● **ASSIGNED TASK**
From the listing below, output every line between the line containing "마치 당근마켓처럼 매도인은" and the line containing "가계약이 채결된 매물은", inclusive, as a numbered list without blank lines.

--- SOURCE DATA Enclosed Below ---

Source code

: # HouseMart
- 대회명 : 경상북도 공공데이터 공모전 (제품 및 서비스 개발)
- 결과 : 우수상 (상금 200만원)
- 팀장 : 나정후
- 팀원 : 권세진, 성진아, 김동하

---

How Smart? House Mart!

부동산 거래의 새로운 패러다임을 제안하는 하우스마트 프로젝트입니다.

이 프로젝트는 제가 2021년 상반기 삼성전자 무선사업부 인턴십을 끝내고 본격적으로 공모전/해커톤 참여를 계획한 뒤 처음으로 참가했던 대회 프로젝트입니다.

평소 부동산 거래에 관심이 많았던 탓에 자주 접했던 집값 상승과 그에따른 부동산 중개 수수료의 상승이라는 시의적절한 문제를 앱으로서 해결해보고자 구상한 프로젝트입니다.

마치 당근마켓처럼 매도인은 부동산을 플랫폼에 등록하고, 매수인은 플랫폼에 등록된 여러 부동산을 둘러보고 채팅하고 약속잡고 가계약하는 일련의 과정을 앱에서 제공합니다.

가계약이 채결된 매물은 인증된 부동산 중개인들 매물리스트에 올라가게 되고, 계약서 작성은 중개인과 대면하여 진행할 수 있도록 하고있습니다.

--- End of Enclosed SOURCE DATA ---
--- SOURCE DATA Enclosed Below ---

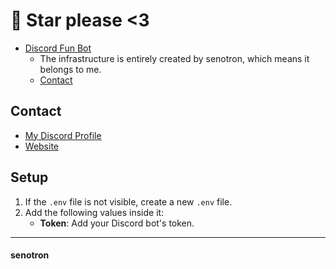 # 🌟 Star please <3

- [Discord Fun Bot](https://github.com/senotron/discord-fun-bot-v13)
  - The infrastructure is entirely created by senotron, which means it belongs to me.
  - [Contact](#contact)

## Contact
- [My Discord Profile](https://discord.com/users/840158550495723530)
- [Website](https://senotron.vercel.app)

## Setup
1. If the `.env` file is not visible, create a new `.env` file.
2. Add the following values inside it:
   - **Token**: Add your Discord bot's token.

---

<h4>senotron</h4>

--- End of Enclosed SOURCE DATA ---

● **TASK OUTPUT**
1. 마치 당근마켓처럼 매도인은 부동산을 플랫폼에 등록하고, 매수인은 플랫폼에 등록된 여러 부동산을 둘러보고 채팅하고 약속잡고 가계약하는 일련의 과정을 앱에서 제공합니다.
2. 가계약이 채결된 매물은 인증된 부동산 중개인들 매물리스트에 올라가게 되고, 계약서 작성은 중개인과 대면하여 진행할 수 있도록 하고있습니다.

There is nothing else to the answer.